Time Out says
Friendly warning! We're working hard to be accurate. But these are unusual times, so please check that venues remain open.
Much like the principality it’s named after, this casual wine bar is occupies a space between France and Spain and is gorgeous to visit
It’s a brave thing to open a wine bar across the street from Neighbourhood Wine, and a couple of blocks from Gerald’s Bar. But after a year of operation, Little Andorra in Carlton North has proven itself worthy, carving out its own identity and nailing the cosy neighbourhood style in an area heavy on options.
Little Andorra makes its home in a classic Victorian corner shopfront, tangles of grapevine growing through the wrought iron lattice work supporting the corrugated awning. Well dressed clientele can be seen through wide windows as you approach, cheerfully sipping and chatting away. It’s like that moment in a movie where the lonely protagonist looks into a happy family’s gathering from the cold street. Thankfully, here you’re invited.
Pull up a stool at the long bar and get stuck into the tight but super engaging list of wines by the glass. A sparking rosé is sweeter than expected, but the Prosecco is all minerals and honey and way more interesting than most house pours. A white from Georgia, served in big, delicate glassware, is salty, chalky and tastes pleasantly like underripe cantaloupe. It’s perfect with a special of devilled egg powdered with excellent paprika.
If devilled eggs and kick-ass Prosecco aren’t enough to chill you out, the calm, casual and ultra-knowledgeable service will help. These guys are pouring wines they love, and you can tell. They’re playing the music they want to listen to as well, the turntable behind the bar playing records like NZ ’80s alt-pop rockers Look Blue Go Purple.

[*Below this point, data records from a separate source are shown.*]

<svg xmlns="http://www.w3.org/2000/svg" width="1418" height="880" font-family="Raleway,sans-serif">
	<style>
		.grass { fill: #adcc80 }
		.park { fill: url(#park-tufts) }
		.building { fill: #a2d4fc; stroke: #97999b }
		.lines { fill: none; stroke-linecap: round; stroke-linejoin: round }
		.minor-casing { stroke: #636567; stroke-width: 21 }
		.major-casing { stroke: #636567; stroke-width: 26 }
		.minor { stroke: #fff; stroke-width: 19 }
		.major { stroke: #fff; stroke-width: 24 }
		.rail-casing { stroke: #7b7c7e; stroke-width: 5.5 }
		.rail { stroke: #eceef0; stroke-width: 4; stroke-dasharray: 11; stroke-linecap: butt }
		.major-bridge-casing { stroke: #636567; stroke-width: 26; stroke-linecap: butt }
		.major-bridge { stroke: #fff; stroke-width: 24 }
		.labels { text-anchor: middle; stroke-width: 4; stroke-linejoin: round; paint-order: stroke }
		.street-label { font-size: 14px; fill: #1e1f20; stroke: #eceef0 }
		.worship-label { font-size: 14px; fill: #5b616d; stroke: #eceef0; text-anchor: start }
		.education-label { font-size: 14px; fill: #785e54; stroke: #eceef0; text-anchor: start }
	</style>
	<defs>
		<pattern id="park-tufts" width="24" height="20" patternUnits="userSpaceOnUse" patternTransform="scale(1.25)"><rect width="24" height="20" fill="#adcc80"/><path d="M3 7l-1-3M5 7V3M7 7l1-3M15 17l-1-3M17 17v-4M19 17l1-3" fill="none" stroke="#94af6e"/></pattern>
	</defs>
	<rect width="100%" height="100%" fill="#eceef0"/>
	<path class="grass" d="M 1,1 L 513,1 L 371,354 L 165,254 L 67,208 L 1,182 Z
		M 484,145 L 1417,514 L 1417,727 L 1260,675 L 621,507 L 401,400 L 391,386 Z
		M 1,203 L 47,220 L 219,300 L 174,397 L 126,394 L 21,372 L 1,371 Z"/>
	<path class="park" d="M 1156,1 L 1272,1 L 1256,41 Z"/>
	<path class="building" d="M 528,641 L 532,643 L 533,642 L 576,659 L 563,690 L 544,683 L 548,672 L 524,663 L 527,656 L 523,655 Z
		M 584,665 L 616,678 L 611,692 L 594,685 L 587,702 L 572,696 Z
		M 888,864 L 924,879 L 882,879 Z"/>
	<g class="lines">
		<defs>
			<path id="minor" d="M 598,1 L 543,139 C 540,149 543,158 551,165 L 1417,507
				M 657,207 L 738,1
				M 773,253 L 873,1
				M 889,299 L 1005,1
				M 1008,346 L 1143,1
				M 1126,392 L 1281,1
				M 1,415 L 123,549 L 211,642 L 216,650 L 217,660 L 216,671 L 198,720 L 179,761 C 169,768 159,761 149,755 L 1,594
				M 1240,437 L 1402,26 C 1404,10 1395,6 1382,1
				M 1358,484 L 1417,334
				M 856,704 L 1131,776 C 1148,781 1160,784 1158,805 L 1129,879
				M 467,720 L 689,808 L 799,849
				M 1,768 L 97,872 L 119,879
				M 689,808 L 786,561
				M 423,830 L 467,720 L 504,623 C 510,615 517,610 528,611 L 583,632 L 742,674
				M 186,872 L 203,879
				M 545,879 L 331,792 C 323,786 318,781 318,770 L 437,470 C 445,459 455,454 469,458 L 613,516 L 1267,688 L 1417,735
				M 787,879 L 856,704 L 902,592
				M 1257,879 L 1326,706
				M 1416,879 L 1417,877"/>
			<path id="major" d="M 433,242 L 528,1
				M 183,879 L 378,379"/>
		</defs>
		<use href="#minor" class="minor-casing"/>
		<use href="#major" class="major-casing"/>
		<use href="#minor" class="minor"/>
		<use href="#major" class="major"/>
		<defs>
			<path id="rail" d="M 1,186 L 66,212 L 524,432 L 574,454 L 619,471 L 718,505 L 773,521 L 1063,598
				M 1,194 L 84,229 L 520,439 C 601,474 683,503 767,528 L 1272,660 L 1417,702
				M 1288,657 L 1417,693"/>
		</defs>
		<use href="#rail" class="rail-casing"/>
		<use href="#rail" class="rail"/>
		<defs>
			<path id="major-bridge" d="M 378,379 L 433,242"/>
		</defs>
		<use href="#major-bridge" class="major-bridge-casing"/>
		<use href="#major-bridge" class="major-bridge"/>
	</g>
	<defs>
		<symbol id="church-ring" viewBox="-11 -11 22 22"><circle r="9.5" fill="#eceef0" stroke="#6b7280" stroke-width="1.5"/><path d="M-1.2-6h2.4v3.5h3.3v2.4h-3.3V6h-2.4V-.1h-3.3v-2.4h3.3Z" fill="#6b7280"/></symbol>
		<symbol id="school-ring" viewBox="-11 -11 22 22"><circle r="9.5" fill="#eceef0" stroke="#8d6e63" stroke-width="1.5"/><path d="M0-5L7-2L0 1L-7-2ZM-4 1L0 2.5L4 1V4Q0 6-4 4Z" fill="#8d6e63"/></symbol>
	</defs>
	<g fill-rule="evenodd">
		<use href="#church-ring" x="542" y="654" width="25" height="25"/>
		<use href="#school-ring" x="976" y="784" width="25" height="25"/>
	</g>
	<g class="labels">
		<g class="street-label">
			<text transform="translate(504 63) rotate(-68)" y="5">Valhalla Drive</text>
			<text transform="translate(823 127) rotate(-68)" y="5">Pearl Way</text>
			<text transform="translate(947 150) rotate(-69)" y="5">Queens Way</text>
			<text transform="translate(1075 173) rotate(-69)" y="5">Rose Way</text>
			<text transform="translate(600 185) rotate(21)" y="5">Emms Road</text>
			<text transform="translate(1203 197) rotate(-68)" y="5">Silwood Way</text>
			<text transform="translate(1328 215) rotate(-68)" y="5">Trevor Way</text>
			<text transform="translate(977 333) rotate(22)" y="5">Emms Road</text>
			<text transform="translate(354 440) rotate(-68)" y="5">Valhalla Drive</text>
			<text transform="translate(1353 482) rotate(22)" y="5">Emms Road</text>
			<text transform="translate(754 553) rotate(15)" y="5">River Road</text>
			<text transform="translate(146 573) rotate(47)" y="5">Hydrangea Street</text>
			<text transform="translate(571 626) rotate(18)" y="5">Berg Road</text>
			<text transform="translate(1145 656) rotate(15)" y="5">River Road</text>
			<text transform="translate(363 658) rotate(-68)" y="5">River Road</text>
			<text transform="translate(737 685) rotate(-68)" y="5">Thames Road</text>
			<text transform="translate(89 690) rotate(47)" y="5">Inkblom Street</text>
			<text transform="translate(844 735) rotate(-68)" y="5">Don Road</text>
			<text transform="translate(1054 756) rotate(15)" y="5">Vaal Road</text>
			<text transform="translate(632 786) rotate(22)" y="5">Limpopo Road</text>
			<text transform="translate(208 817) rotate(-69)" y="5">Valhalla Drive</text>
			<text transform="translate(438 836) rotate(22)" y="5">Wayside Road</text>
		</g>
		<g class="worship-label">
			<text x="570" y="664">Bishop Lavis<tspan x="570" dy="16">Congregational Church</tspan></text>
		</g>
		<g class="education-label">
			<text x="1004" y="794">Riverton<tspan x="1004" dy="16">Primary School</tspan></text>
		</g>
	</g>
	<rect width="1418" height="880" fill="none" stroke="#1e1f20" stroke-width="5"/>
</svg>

Keep your belly lined for more wine with pan-crisped chickpeas perfumed with whole cumin seeds and served with soft but still verdant broccoli, mild red chilli and labne for a dish of bright green comfort. Lightly fried mussels are served in their shells with a zippy romesco for a perfect bite of ocean, acid, creamy aioli and crunch. To match, a Spanish white from grapes usually used for blending into cava stands alone. Aged in a clay amphora instead of a barrel, it evokes new rubber, olive brine, sharp acid and ripe pears. It's a wild, surprising ride.
To back up the grape drink and settle your stomach, there are unheard-of amari (one in particular that tastes of mulch and matchsticks in the best possible way) and rare, single cask whiskies from the Boutiquey Whisky Co.
As the weather gets warmer, the little bricks-and-greenery courtyard out the back will be perfect for a Spritz or seven, made with esoteric aperitifs that they’ve sourced from the wilds of Italy. Recently they’ve also opened a private dining area upstairs for winemaker dinners on Wednesdays, and you can book in family-style meals, with big hunks of braised lamb shoulder in the middle of the table for you and your crew to share.
In the last couple of years, Melbourne has remembered that casual wine bars are one of the things we do best. Ranging from the classic to the experimental, recently opened venues like Heartattack & Vine, Embla, Liberty and Marion have updated the format with brilliant results. Little Andorra deserves its place among this new generation, and while it’s not breaking any moulds, it does break our hearts a little every time we have to leave.